SO側は「売上が減る状況で従来どおりの方式で使用料は払えない」と訴え、CJ ENMなどPP(チャンネル事業者)側は「一方的な減額は明白な契約違反だ」と対抗している。有料放送の構造に内在する根本的な利害衝突が表面化したとの分析が出ている。
問題は、こうした対立が持ち上がるなかで政府のコントロールタワーが事実上「不在」だった点である。有料放送の政策業務は科学技術情報通信部から新設の放メ通委に移管されたが、発足後50日余りの間「ゼロ人委員会」の状態が続いた。仲裁に乗り出すべき政府機構が構成すらされていなかったということだ。最近になって委員長候補者が指名され、常任委員1人が任命されたが、正常な放メ通委が構成されたわけではないため、紛争調整に乗り出せない状態である。このため業界では「政府が出るべき時点に事実上誰もいなかった」との不満が噴き出している。
これまで大臣単独決定体制だった科学技術情報通信部と異なり、放メ通委は合議制で運営されるため意思決定の速度は遅くならざるを得ない。発足初期から提起されていた「スピード感の欠如」への懸念が現実化したとの評価である。ある放送業界関係者は「ブラックアウトを防ぐため行政処分の形で制裁に乗り出そうとしても、7人の委員会が完備されなければ決定は不可能だ」とし、「意思決定に4人以上が必要な仕組みも迅速な対応を難しくする」と語った。
被害は視聴者に返ってくる可能性が大きい。双方がついに妥協点を見いだせない場合、tvNなど主要チャンネルが一部地域で送出中断となる「ブラックアウト」事態が現実化する恐れがある。有料放送市場が加入者減少と広告不振で既に揺らぐなか、視聴権をめぐる対立まで重なれば、産業全体の「枯死危機」が加速しかねないとの懸念も強まっている。

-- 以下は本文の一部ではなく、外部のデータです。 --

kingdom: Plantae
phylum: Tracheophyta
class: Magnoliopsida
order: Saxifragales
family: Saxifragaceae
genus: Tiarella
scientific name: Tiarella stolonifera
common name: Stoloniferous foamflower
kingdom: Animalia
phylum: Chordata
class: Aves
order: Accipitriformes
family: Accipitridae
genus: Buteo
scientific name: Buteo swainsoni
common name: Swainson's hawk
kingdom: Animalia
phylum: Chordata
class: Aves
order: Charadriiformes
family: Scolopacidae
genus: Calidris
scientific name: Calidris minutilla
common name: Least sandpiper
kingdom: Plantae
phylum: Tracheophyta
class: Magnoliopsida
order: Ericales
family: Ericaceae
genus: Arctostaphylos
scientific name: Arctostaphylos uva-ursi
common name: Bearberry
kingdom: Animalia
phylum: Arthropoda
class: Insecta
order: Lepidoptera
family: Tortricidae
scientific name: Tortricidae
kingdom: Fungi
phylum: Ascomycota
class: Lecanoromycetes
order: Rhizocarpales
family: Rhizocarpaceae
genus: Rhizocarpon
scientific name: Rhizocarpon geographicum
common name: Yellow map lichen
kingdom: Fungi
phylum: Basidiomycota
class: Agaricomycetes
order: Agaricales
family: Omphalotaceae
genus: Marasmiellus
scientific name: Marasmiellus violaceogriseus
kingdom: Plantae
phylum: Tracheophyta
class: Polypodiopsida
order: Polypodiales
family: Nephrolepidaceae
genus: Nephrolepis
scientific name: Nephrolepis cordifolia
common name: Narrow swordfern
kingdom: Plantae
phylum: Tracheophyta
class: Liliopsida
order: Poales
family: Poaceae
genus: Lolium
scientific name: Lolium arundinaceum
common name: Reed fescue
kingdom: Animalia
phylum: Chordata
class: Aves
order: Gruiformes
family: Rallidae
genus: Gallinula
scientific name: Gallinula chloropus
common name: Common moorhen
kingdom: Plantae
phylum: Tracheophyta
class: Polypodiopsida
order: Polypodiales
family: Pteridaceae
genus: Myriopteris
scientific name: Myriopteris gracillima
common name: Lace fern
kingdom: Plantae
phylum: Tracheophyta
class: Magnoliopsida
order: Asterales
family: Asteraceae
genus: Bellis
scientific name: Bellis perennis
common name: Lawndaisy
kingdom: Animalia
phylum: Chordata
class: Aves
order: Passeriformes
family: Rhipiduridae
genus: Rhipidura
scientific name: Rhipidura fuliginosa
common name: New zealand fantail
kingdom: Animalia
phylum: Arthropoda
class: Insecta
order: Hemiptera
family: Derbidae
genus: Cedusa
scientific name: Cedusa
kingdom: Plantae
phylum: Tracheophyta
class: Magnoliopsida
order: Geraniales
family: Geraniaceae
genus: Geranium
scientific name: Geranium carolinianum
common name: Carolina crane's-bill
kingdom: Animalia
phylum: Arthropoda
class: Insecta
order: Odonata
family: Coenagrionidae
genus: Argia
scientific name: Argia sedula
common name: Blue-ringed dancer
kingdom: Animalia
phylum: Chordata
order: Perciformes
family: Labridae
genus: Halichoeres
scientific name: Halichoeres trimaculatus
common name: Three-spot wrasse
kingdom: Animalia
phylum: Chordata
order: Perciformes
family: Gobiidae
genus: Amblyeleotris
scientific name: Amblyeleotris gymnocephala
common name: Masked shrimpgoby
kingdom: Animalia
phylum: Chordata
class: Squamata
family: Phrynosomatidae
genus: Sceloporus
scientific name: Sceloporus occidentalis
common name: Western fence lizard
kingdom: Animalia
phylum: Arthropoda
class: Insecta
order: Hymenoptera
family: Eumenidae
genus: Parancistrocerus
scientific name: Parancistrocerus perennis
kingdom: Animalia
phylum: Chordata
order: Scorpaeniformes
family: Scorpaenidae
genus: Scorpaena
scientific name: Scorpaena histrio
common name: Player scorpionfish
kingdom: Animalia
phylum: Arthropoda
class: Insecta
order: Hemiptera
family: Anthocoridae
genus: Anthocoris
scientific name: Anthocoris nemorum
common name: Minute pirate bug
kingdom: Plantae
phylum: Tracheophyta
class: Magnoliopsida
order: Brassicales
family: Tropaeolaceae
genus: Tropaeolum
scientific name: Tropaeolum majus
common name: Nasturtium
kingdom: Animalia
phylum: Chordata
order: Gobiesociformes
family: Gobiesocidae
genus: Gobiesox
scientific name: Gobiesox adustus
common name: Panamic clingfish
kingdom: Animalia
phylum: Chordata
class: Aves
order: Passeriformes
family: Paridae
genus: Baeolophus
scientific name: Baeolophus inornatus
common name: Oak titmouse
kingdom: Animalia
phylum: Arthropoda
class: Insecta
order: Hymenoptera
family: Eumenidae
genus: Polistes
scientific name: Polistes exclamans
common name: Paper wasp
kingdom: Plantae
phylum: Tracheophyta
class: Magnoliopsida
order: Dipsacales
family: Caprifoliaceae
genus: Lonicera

専門家は今回の事態を有料放送の構造改編のシグナルと見ている。アン・ジョンサン中央大学コミュニケーション大学院兼任教授は「この混乱は有料放送業務を放メ通委へ移管する時から予見されていた事態だ。SOとPPの間でコンテンツの価値と使用コストに関する新たなルールを確立すべき時点だ」と述べ、「政府が放メ通委の構成を急いで仕上げ、使用料の算定基準と紛争調整手続きを明確に整えれば、市場の不安を抑えられる」と語った。